READING TEXT →
Catalog of the exhibition by Frederic Brenner and others
MACK, 191 pp., $50.00 (paper)
Catalog of the exhibition by Frederic Brenner and others
MACK, 191 pp., $50.00 (paper)
Israeli human rights activists and what is left of the Israeli peace groups, including joint Israeli-Palestinian peace organizations, are under attack. In a sense, this is nothing very new; organizations such as B’Tselem, the most prominent and effective in the area of human rights, and Breaking the Silence, which specializes in soldiers’ firsthand testimony about what they have seen and done in the occupied territories and in Gaza, have always been anathema to the Israeli right, which regards them as treasonous.1 But open attacks on the Israeli left have now assumed a far more sinister and ruthless character; some of them are being played out in the interrogation rooms of Israeli prisons. Clearly, there is an ongoing coordinated campaign involving the government, members of the Knesset, the police, various semiautonomous right-wing groups, and the public media. Politically driven harassment, including violent and illegal arrest, interrogation, denial of legal support, virulent incitement, smear campaigns, even death threats issued by proxy—all this has become part of the repertoire of the far right, which dominates the present government and sets the tone for its policies.
There is now a palpable sense of danger, and also an accelerating decline into a situation of incipient everyday state terror. Palestinians have lived with the reality of state terror for decades—it is the very stuff of the occupation—but it has now seeped into the texture of life inside the Green Line, as many on the left have warned that it would. Israelis with a memory going back to the 1960s sometimes liken the current campaign to the violent actions of the extreme right in Greece before the colonels took power, as famously depicted in the still-canonical film Z.

TASK LIST →
1. Decide whether each statement below agrees with the passage on Israeli human rights groups, answering yes or no and quoting the deciding words of the passage. (a) Breaking the Silence specializes in soldiers' firsthand testimony. (b) The passage presents the hostility of the Israeli right toward such organizations as something entirely new. (c) Some Israelis compare the current campaign to the actions of the extreme right in Greece.
2. From the entries below, extract every line that contains the string "sowie".

EXERCISE MATERIAL →

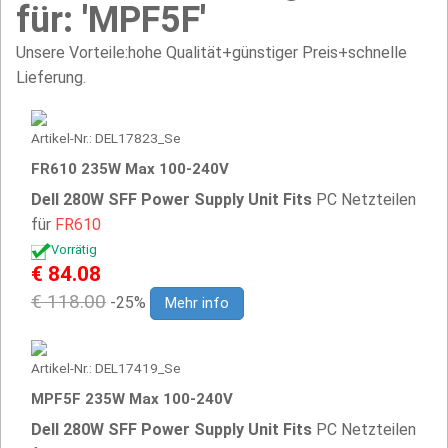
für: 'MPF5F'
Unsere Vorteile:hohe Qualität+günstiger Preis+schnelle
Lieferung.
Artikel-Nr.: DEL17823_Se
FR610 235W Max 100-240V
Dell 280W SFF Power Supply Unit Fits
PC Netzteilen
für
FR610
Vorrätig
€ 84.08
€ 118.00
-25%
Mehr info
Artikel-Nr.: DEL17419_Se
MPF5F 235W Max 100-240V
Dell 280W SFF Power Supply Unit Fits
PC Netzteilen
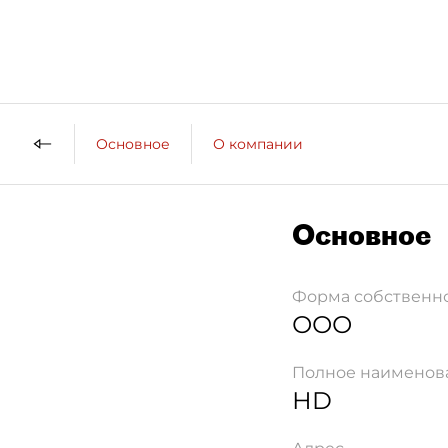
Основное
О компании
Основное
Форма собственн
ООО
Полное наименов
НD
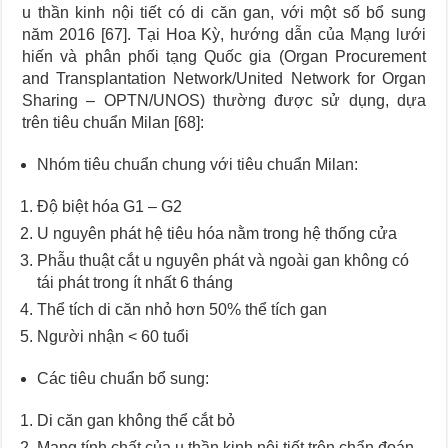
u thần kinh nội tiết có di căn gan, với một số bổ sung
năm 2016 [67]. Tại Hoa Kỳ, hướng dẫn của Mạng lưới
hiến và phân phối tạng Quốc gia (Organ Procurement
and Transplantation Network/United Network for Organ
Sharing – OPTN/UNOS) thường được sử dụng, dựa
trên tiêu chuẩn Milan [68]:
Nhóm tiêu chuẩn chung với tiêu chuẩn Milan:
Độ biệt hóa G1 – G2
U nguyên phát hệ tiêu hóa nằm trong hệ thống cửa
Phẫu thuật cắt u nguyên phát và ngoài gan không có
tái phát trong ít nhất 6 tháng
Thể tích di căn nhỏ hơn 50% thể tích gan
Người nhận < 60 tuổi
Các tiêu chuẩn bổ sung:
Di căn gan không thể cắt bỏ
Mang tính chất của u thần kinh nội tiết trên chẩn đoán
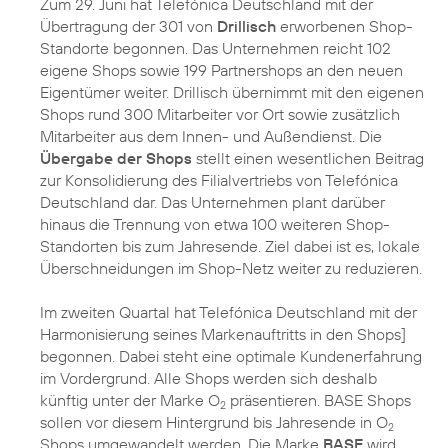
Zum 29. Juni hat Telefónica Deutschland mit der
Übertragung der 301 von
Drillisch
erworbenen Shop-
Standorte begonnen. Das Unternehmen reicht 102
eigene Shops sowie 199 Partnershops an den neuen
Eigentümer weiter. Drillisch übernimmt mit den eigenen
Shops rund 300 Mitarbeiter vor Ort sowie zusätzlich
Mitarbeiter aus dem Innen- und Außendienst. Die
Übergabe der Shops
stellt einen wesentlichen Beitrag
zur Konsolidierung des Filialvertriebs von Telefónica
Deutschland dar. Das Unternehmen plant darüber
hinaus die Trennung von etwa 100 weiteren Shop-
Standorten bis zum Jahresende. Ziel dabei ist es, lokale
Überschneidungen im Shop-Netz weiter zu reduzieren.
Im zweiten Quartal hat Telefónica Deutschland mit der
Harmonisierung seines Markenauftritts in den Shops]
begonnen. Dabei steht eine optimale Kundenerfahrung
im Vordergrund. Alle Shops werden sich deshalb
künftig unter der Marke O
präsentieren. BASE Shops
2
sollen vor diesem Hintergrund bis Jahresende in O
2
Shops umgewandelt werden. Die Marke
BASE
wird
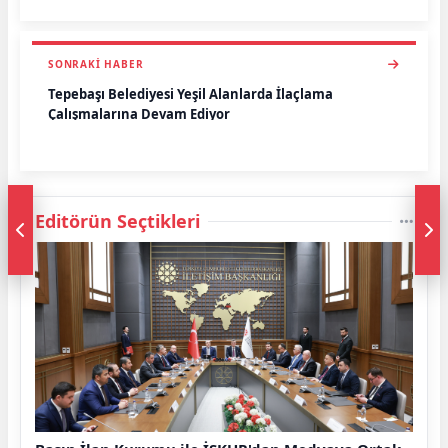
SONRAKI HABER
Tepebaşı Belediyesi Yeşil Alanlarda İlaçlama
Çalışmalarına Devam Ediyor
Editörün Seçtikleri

* * *

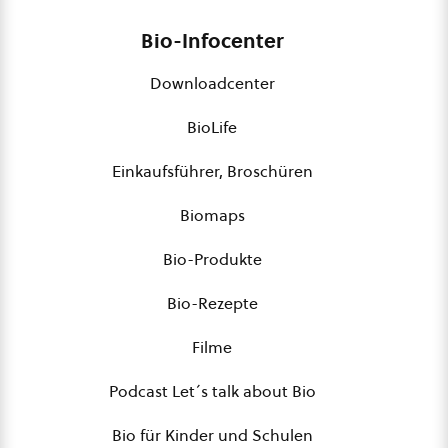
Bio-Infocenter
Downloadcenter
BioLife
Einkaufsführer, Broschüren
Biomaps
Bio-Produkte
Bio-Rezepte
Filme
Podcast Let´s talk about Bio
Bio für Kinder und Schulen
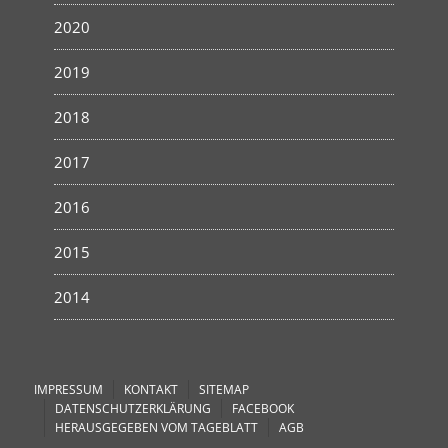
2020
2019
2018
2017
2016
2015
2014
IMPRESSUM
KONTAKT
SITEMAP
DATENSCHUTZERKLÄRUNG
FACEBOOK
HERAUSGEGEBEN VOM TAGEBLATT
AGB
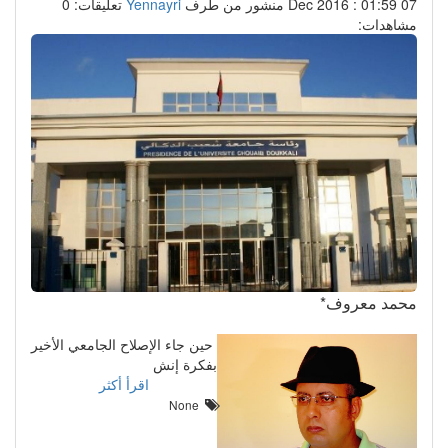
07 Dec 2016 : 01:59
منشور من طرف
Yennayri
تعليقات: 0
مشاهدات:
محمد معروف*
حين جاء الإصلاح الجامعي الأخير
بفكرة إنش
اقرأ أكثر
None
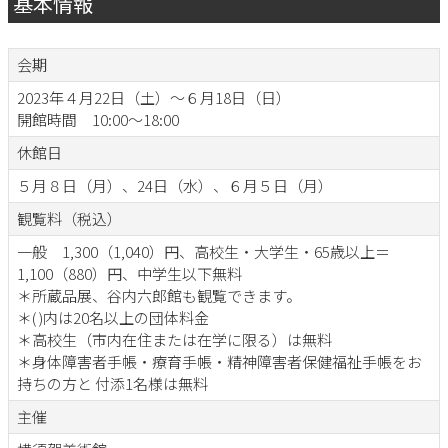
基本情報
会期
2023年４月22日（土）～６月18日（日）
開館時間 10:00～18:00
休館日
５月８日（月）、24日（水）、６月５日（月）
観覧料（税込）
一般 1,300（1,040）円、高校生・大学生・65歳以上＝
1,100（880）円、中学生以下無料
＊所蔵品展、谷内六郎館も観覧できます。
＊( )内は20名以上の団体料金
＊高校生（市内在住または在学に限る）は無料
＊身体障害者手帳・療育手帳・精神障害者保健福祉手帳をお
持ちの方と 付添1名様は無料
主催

ANSWERS FOR THE EXERCISE →
1.
(a) Yes: "Breaking the Silence, which specializes in soldiers’ firsthand testimony about what they have seen and done in the occupied territories and in Gaza"
(b) No: "In a sense, this is nothing very new"
(c) Yes: "Israelis with a memory going back to the 1960s sometimes liken the current campaign to the violent actions of the extreme right in Greece before the colonels took power"

2.
eigene Shops sowie 199 Partnershops an den neuen
Shops rund 300 Mitarbeiter vor Ort sowie zusätzlich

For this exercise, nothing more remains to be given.